Department of Anesthesia, University of Otago, P.O. Box 4345, Christchurch 8041, New Zealand

Received 24 March 2013; Revised 26 April 2013; Accepted 1 May 2013

Academic Editor: Mamede de Carvalho

Copyright © 2013 Edward A. Shipton. This is an open access article distributed under the Creative Commons Attribution License, which permits unrestricted use, distribution, and reproduction in any medium, provided the original work is properly cited.

Abstract

The skin acts as a complex sensory organ. The emerging new data on peripheral pain mechanisms from within the skin is presented. This data has led to new insights into the potential pain mechanisms for various pain conditions including neuropathic pain (from small fiber neuropathies) and Complex Regional Pain Syndrome. The somatosensory neurons that innervate our skin constantly update our brains on the objects and environmental factors that surround us. Cutaneous sensory neurons expressing nociceptive receptors such as transient receptor potential vanilloid 1 channels and voltage-gated sodium channels are critical for pain transmission.
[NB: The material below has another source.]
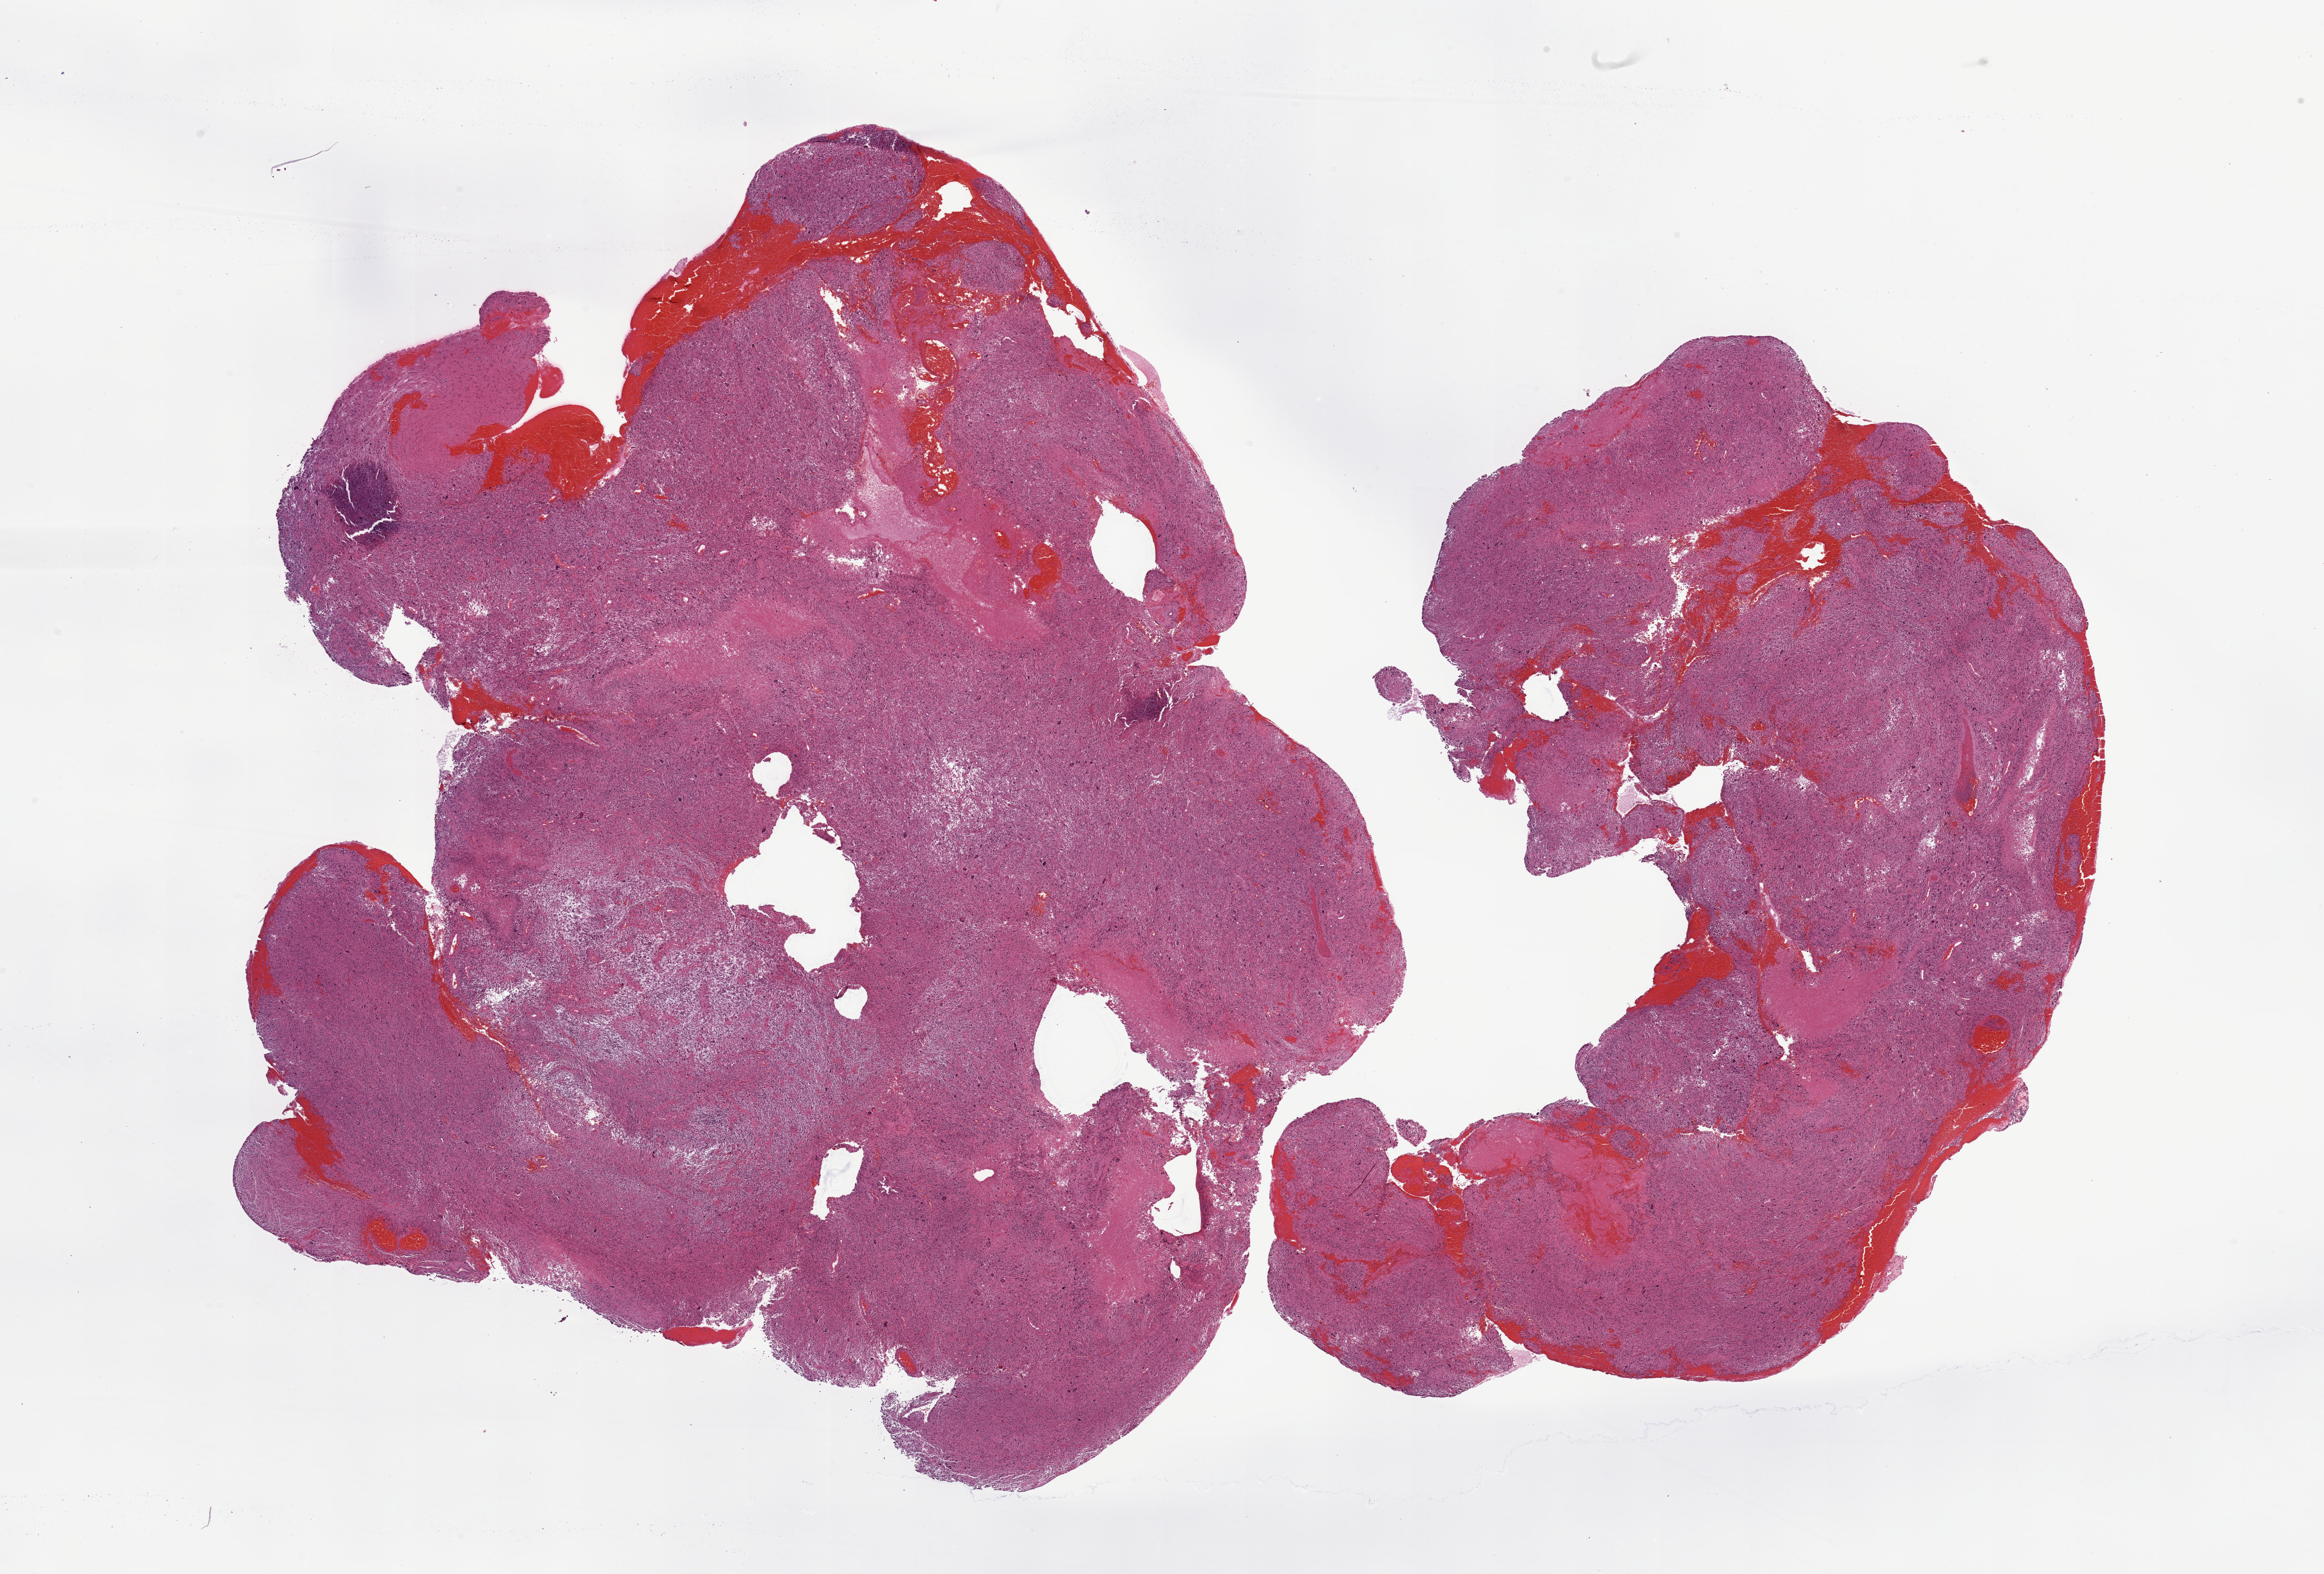
Whole-slide histology image, Hematoxylin and eosin (H&E) stained, low-resolution overview of the scanned area, about 27.6 x 18.7 mm (from a 20x scan); tumour tissue sample, sampled site: brain. Patient: male, age 43 years. Pathologist review of this section (percent, as recorded): tumour nuclei 80%, necrosis 10%.
* primary tumour site (as recorded): parietal lobe
* diagnosis: Glioblastoma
Epidermal cells (such as keratinocytes, Langerhans cells, and Merkel cells) express sensor proteins and neuropeptides; these regulate the neuroimmunocutaneous system and participate in nociception and neurogenic inflammation. In the past two decades, there has been widespread use of modalities such as punch skin biopsies, quantitative sensory testing, and laser-evoked potentials to evaluate small caliber nerve fibers. This paper explores these laboratory techniques as well as the phenomenon of small fiber neuropathy. Treatment using transdermal drug delivery is discussed. There is potential for these findings to predict treatment outcomes in clinical practice and to develop new therapies for different pain conditions. These findings should enhance the physician's ability to evaluate and treat diverse types of pain.